>>>>
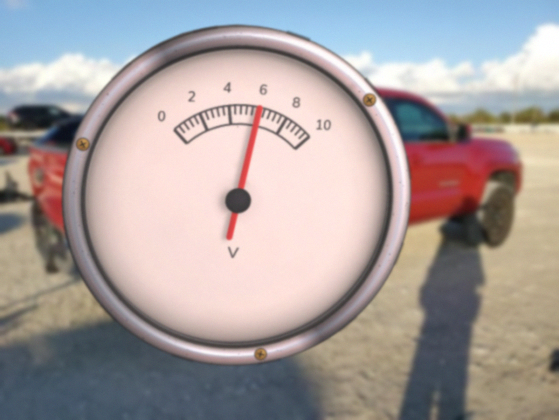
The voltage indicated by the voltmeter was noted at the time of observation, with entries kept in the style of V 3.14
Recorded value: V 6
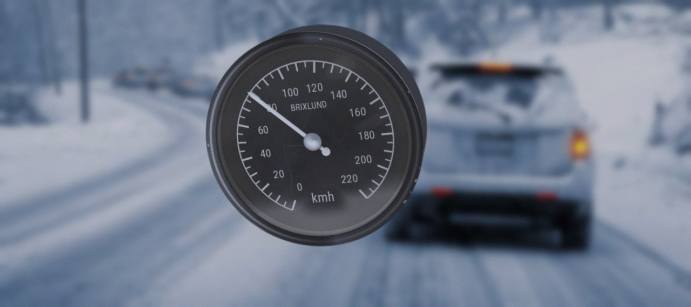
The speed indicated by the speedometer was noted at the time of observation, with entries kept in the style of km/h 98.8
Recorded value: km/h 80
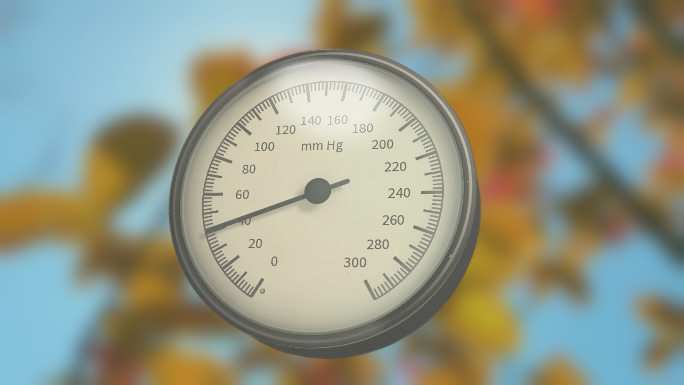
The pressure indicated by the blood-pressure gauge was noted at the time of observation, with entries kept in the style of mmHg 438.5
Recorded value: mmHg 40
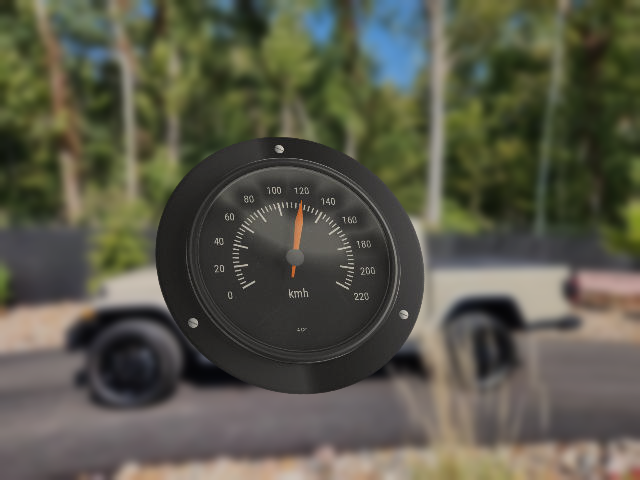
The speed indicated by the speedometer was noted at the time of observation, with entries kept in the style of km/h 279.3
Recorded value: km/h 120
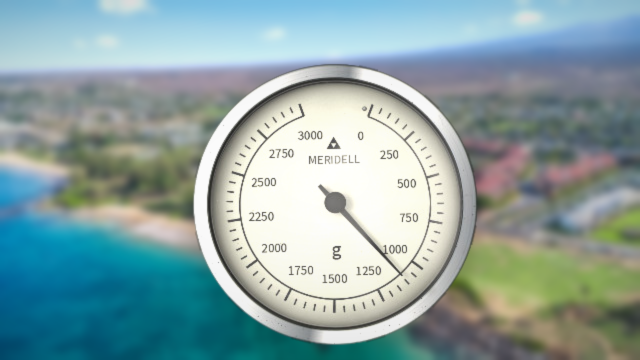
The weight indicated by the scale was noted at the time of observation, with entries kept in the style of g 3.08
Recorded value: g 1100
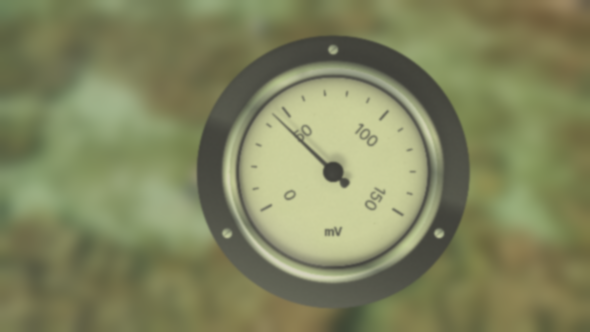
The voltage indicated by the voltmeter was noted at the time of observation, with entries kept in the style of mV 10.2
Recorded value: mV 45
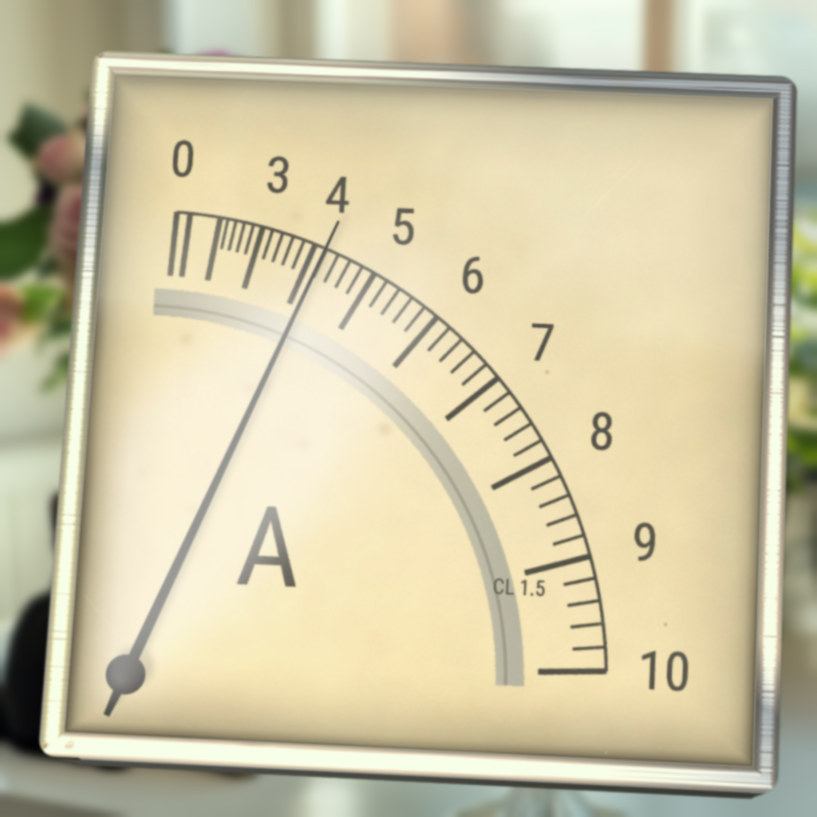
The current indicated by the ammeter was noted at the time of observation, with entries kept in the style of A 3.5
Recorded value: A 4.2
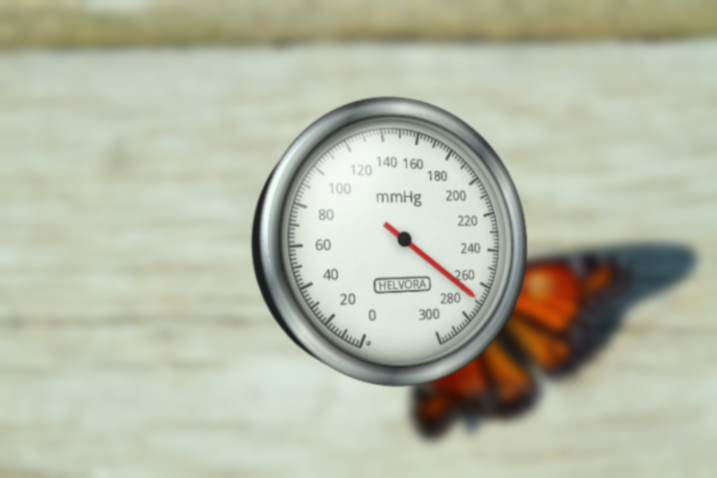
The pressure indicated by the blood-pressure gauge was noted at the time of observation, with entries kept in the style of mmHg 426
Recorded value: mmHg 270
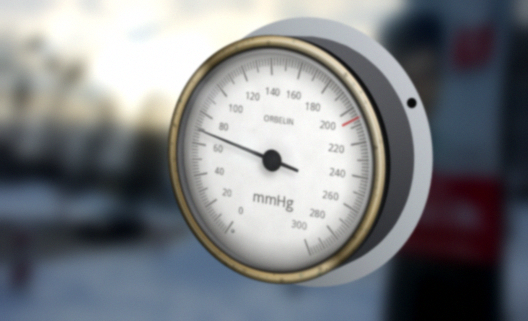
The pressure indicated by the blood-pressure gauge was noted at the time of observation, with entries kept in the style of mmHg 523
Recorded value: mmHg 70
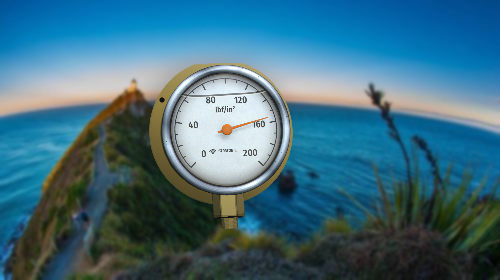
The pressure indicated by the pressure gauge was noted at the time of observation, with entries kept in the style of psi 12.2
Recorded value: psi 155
<<<<
>>>>
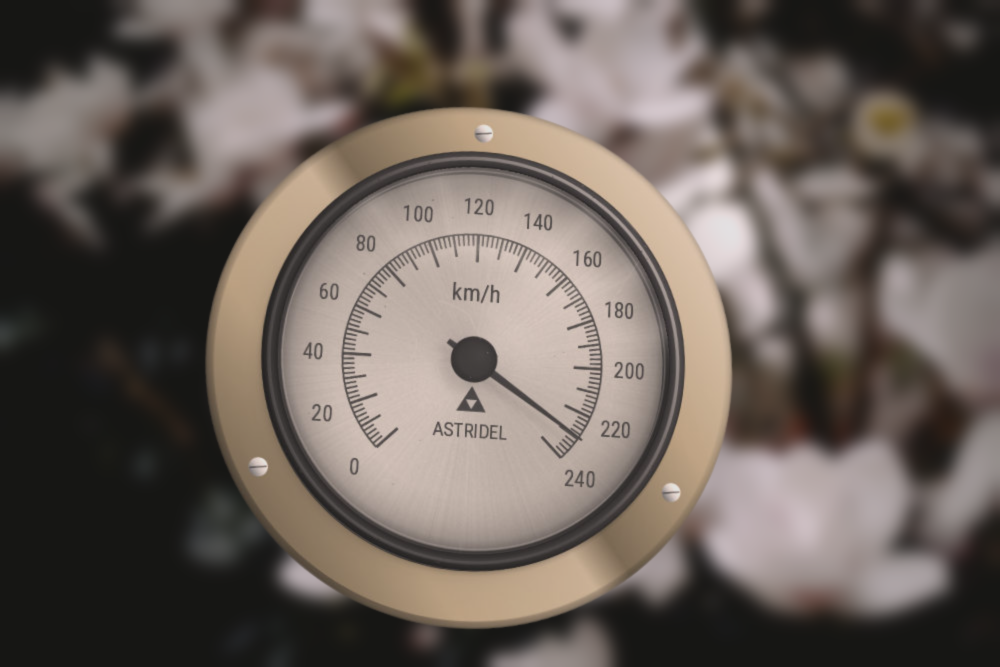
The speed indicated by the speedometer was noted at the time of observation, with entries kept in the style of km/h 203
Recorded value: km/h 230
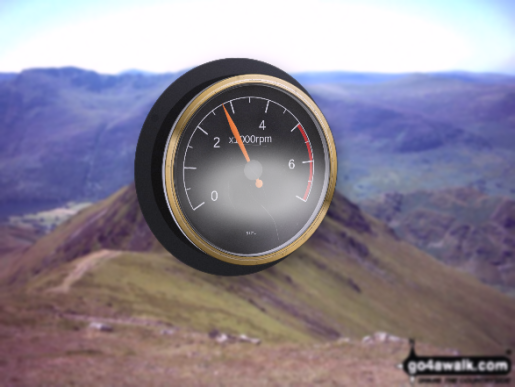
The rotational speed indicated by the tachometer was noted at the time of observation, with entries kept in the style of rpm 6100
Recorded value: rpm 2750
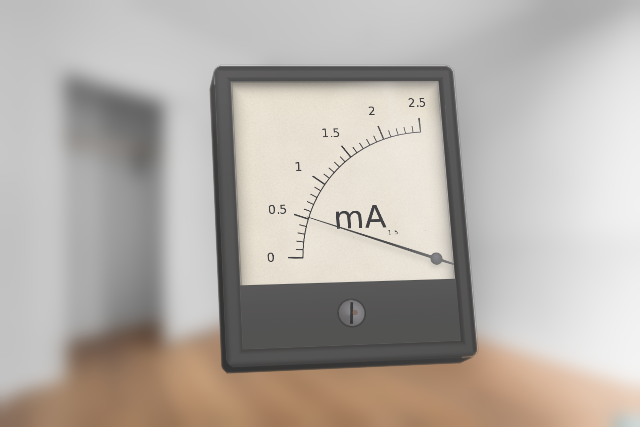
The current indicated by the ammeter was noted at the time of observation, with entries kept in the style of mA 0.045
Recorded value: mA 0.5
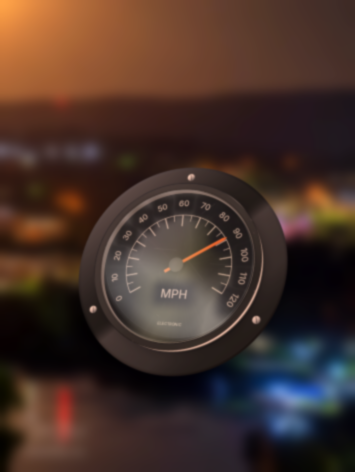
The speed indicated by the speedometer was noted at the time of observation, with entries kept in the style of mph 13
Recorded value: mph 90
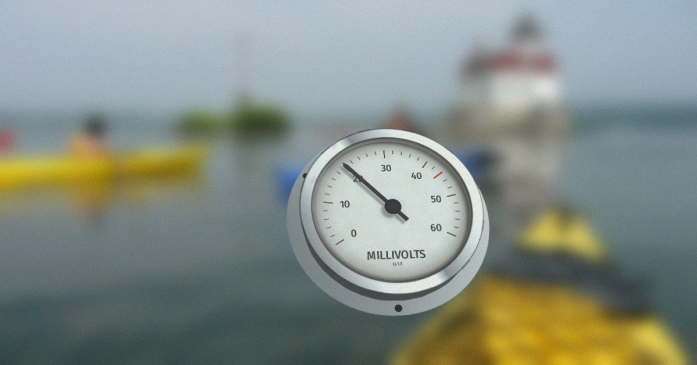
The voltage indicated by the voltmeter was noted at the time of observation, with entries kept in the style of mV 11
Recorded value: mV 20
<<<<
>>>>
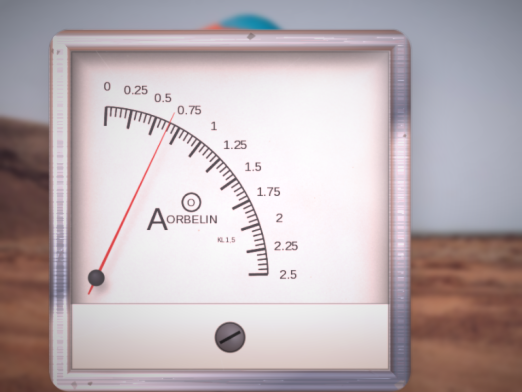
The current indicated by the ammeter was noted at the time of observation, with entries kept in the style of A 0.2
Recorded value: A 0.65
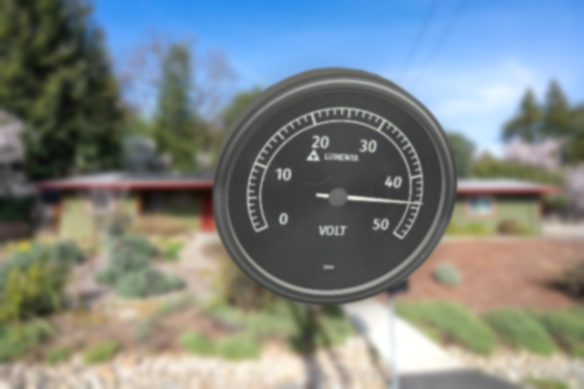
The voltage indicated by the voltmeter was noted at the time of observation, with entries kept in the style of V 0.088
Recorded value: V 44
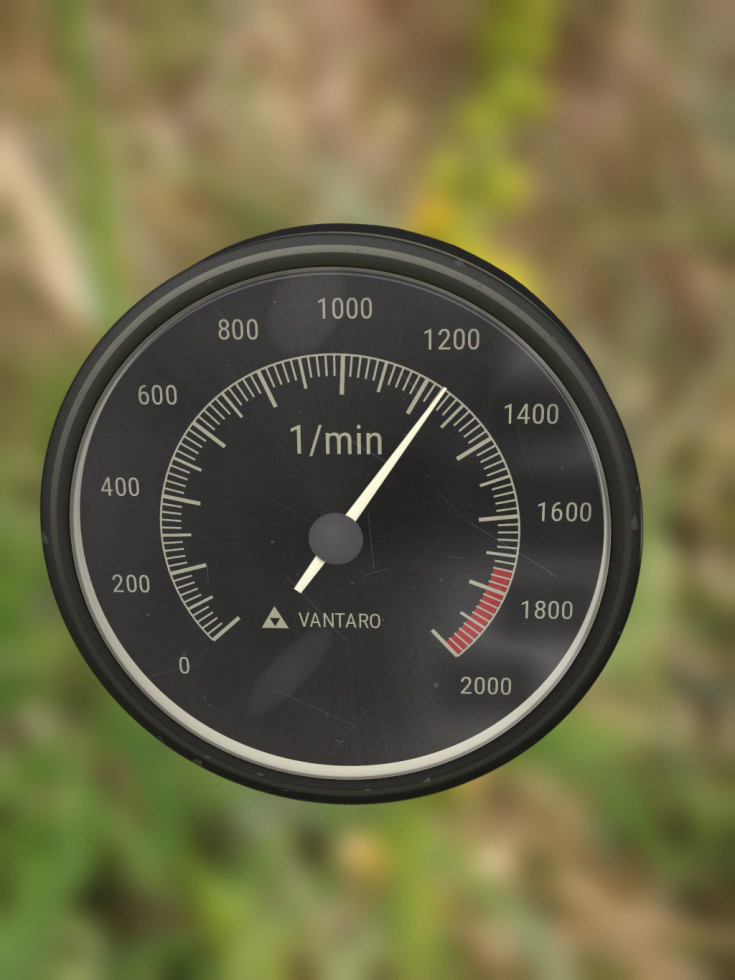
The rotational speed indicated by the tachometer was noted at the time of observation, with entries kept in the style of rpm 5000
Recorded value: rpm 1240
<<<<
The problem
Quote the part of the items above that opens with the line containing "of mmHg 523" and closes with the line containing "Recorded value: mmHg 70", including both of those lines.

Result
The pressure indicated by the blood-pressure gauge was noted at the time of observation, with entries kept in the style of mmHg 523
Recorded value: mmHg 70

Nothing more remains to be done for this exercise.